Amin Fadlillah, yang juga Katib Syuriah PCINU Malaysia menyebutkan bahwa NU telah memberikan peran dan sumbangsih yang besar terhadap kehidupan berbangsa dan bernegara di Indonesia. Hal ini berlangsung sejak masa pra-kemerdekaan, di mana salah satu tokoh NU, yaitu KH. Abdul Wahid Hasyim, terpilih sebagai salah satu tim inti Panitia Persiapan Kemerdekaan Indonesia (PPKI).

Dikatakannya, pada masa kemerdekaan, NU tampil dengan Resolusi Jihad, fatwa yang mengharuskan ummat berjuang melawan sekutu dan penjajah demi mempertahankan tanah air. Pada masa pembangunan, NU adalah organisasi yang pertama kali secara resmi menerima Pancasila sebagai satu-satunya asas ideologi bernegara di Indonesia .

NU juga memerankan perannya yang penting di tengah masyarakat. Kembalinya NU kepada asas perjuangannya (Khittah 1926) semakin memperteguh karakter pengabdiannya dalam konteks dakwah keagamaan dan pemberdayaan masyarakat sipil.

Akan tetapi meskipun demikian, penglibatan NU dalam kegiatan politik praktis memang terkadang masih saja ditemui. “Hal ini barangkali karena NU yang pernah menjadi partai poltik, memerlukan waktu bagi menghilangkan sama sekali syahwat politiknya yang masih terlihat besar,” katanya.

Sementara itu, Fathonah K. Daud, MA., yang juga Wakil Ketua Fatayat NU Malaysia, dalam pemaparannya lebih memberi penekanan pada perjuangan NU terhadap pemberdayaan wanita di Indonesia.
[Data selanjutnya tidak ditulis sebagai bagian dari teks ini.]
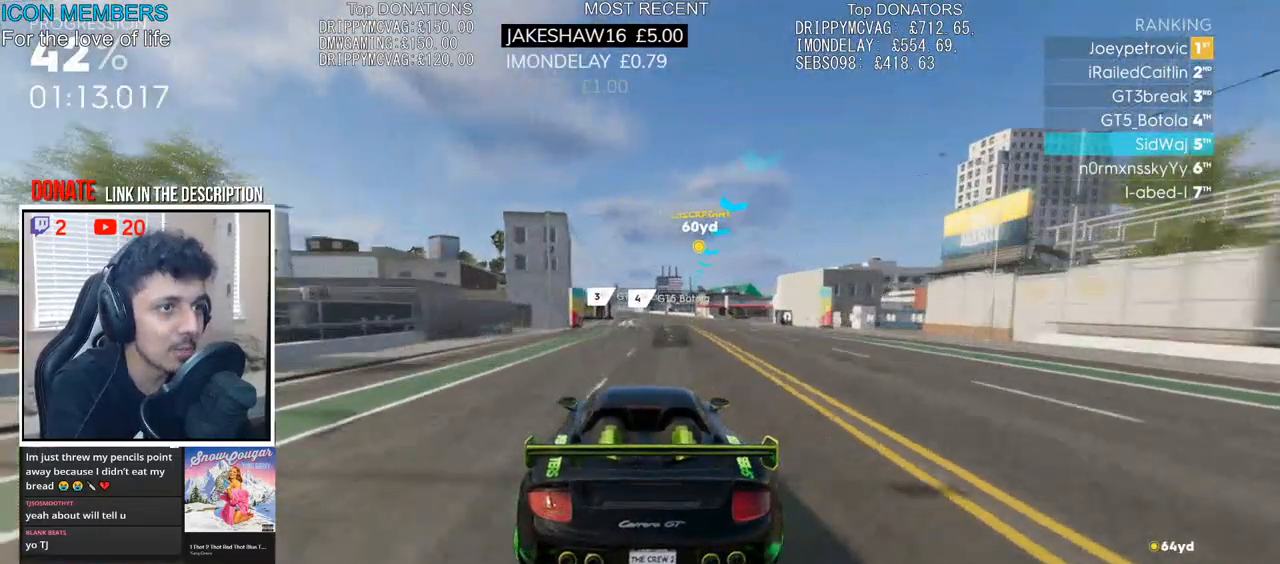
{"buttons": ["R2"], "left_stick": "center", "right_stick": "center", "events": [[83, "left_stick", "center"]]}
Dikatakannya, NU beserta organisasi-organisasi wanita di bawahnya (Muslimat, Fatayat dan IPPNU) serta NGO yang garis perjuangannya seafiliasi dengannya (seperti P3M di awal 1990-an, Rahima, Puan Amal Hayati dan seterusnya pada tahun 2000-an) telah memainkan peran yang nyata. Hal ini antara lain dilakukan dengan cara memberikan pemahaman tentang hak-hak wanita melalui forum pengajian, pendidikan madrasah dan pesantren.

Selain itu, perjuangannya sejak awal 1990-an mulai dilakukan dengan cara memberikan kritik terhadap beberapa kitab kuning dengan melakukan re-interpretasi teks dan penafsiran agama serta berupaya melakukan perbaikan dan pembaharuan beberapa aturan hukum Islam berkenaan masalah kewanitaan. Pada masa sekarang ini, perjuangan di kalangan NU sudah mencakup pula bidang-bidang advokasi.

Menjawab salah seorang peserta diskusi yang menanyakan impak atau dampak perjuangan pemberdayaan wanita oleh NU terhadap masyarakat di Indonesia, Fathonah secara jujur menyatakan bahwa hasilnya memang belum berdampak jelas dan masih memerlukan waktu yang lama. Meskipun demikian, kesadaran dan pemahaman wacana masyarakat terhadap hak-hak wanita sedikit banyak sudah ada perubahan dan dirasakan dampaknya.

Demikian juga ketika ditanyakan, mengapa aktifis gender yang muncul di Indonesia justeru banyak dari kalangan NU? Amin Fadlillah menjawab bahwa NU adalah organisasi yang memiliki komitmen mempertahankan budaya dan tradisi masyarakat dengan tanpa merusakkannya. Pemahaman NU terhadap teks oleh karena itu kemudian juga dilakukan dalam kerangka dan pola tersebut.

Hal ini tentu berbeda dan tidak berlaku di kalangan agamawan dan aktifis keagamaan yang lain, yang katanya menyebut diri mereka sebagai modernis, yang cenderung literal dan skripturalis. Pada mereka, apapun bentuk tradisi, budaya maupun tren yang baru muncul, yang bertentangan dengan teks, mesti dibuang dan disingkirkan.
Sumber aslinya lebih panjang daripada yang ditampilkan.